1.  Make a new directory and copy the files `3gbm_HA_3gbn_Ab_full_00\*.pdb` and `3gbm_HA_3gbn_Ab_minimize_00\*.pdb` from the output_files/ directory into this new directory. 

            mkdir Analysis_pregenerated
            cd Analysis_pregenerated
            cp ../../output_files/3gbm_HA_3gbn_Ab_full_*.pdb .
            cp ../../output_files/3gbm_HA_3gbn_Ab_minimize_*.pdb .
            cp ../../input_files/3gbm_native.pdb .
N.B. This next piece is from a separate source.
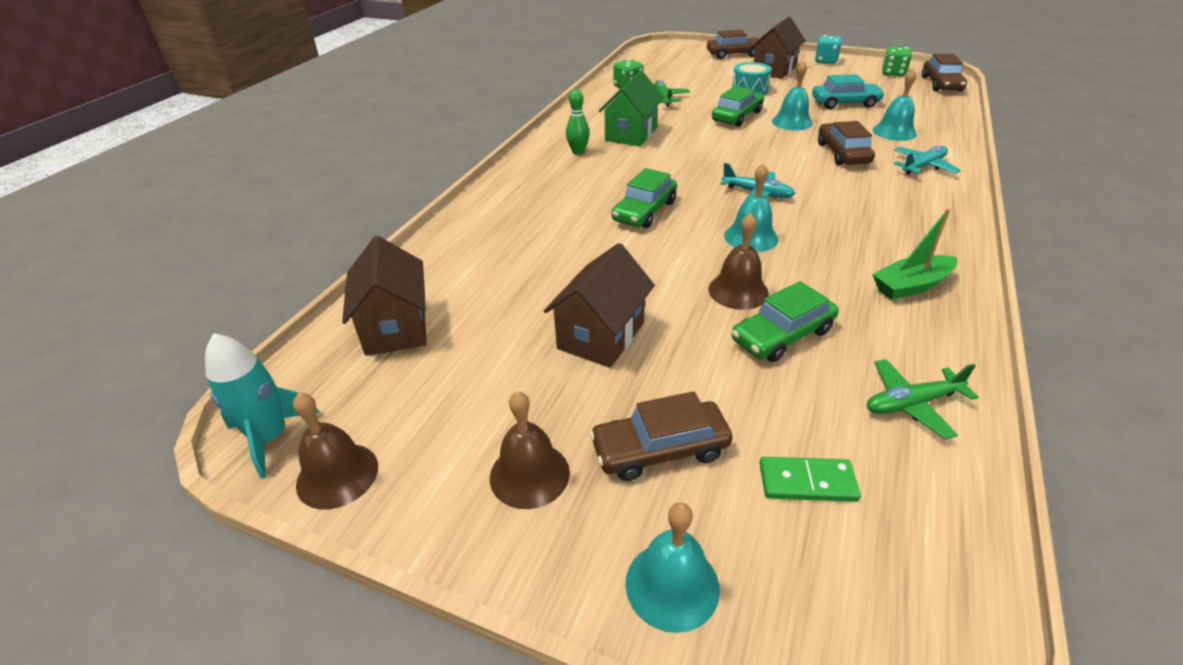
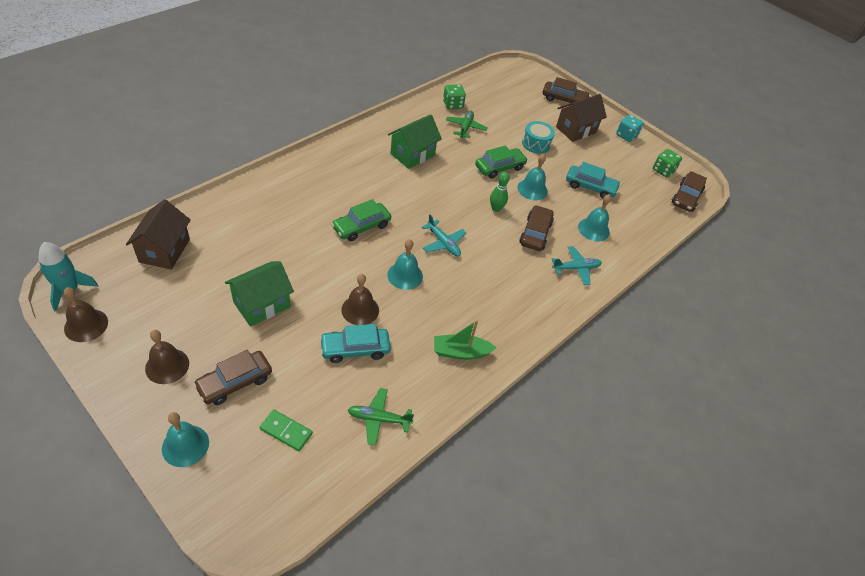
camera: 15 degrees right, 10 degrees up
(578, 152) = (365, 157): green bowling pin -> green bowling pin (496, 208)
(601, 336) = (262, 304): brown house -> green house
(660, 449) = (235, 382): brown car -> brown car turned 45 degrees counterclockwise
(782, 335) = (355, 349): green car -> turquoise car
1.  Also copy the xml and option files for the docking analysis and get familiar with them:

            cp ../../input_files/docking_analysis.xml .
            gedit docking_analysis.xml

            cp ../../input_files/docking_analysis.options .
            gedit docking_analysis.options

1.  Characterize your models using the InterfaceAnalyzer mover in RosettaScripts and calculate the RMSD to the native crystal structure with the RMSD filter

            /PATH/TO/ROSETTA/main/source/bin/rosetta_scripts.default.linuxgccrelease \
              @docking_analysis.options -in:file:s *.pdb >& docking_analysis.log

1.  Analyze the results according to total score, dG_deparated and RMSD (columns 2, 7 and 37, respectively)

            cat docking_analysis.fasc | awk '{print $NF, $2, $7, $37}' | sort -nk 3

1.  Analyze the best docking model (`3gbm_HA_3gbn_Ab_full_0035.pdb`) and the worst one (`3gbm_HA_3gbn_Ab_full_0047.pdb`) in comparison to the native conformation

            pymol 3gbm_native.pdb 3gbm_HA_3gbn_Ab_full_0035.pdb 3gbm_HA_3gbn_Ab_full_0047.pdb

	1. Type 'align 3gbm_HA_3gbn_Ab_full_0035, 3gbm_native'
	1. Type 'align 3gbm_HA_3gbn_Ab_full_0047, 3gbm_native'


	(If you don't use the pre-generated results, your low energy file will likely be something other than `3gbm_HA_3gbn_Ab_full_0035.pdb`)

1. Plot various scores against rmsd for total_score, dG_separated, etc., to identify a binding funnel.
       
                cp ../../input_files/sc_vs_rmsd.R .
                Rscript ./sc_vs_rmsd.R docking_analysis.fasc total_score
                Rscript ./sc_vs_rmsd.R docking_analysis.fasc dG_separated
                eog *png &

	If you have outliers, make a copy of the `docking_analysis.fasc`, examine the copy in a text editor, identify the outlier lines, remove them, and re-run the plotting scripts.